**EXERCISE REQUIREMENTS:** Out of the entries that follow, copy each line containing "esta".

----

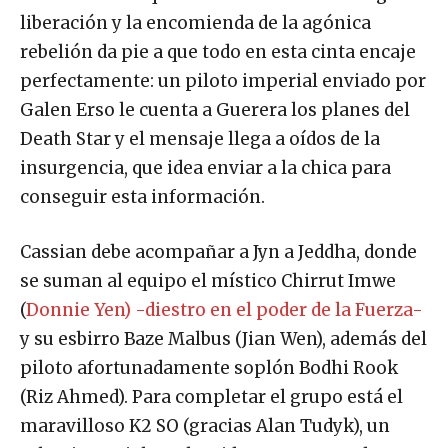
liberación y la encomienda de la agónica
rebelión da pie a que todo en esta cinta encaje
perfectamente: un piloto imperial enviado por
Galen Erso le cuenta a Guerera los planes del
Death Star y el mensaje llega a oídos de la
insurgencia, que idea enviar a la chica para
conseguir esta información.
Cassian debe acompañar a Jyn a Jeddha, donde
se suman al equipo el místico Chirrut Imwe
(
Donnie Yen) -diestro en el poder de la Fuerza-
y su esbirro Baze Malbus (Jian Wen), además del
piloto afortunadamente soplón Bodhi Rook
(Riz Ahmed). Para completar el grupo está el
maravilloso K2 SO (gracias Alan Tudyk), un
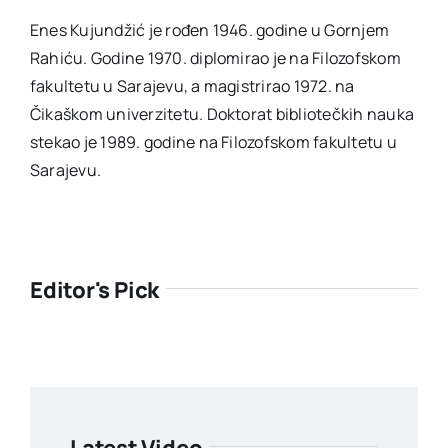
Enes Kujundžić je rođen 1946. godine u Gornjem
Rahiću. Godine 1970. diplomirao je na Filozofskom
fakultetu u Sarajevu, a magistrirao 1972. na
Čikaškom univerzitetu. Doktorat bibliotečkih nauka
stekao je 1989. godine na Filozofskom fakultetu u
Sarajevu.
Editor's Pick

----

**YOUR SOLUTION:**
rebelión da pie a que todo en esta cinta encaje
conseguir esta información.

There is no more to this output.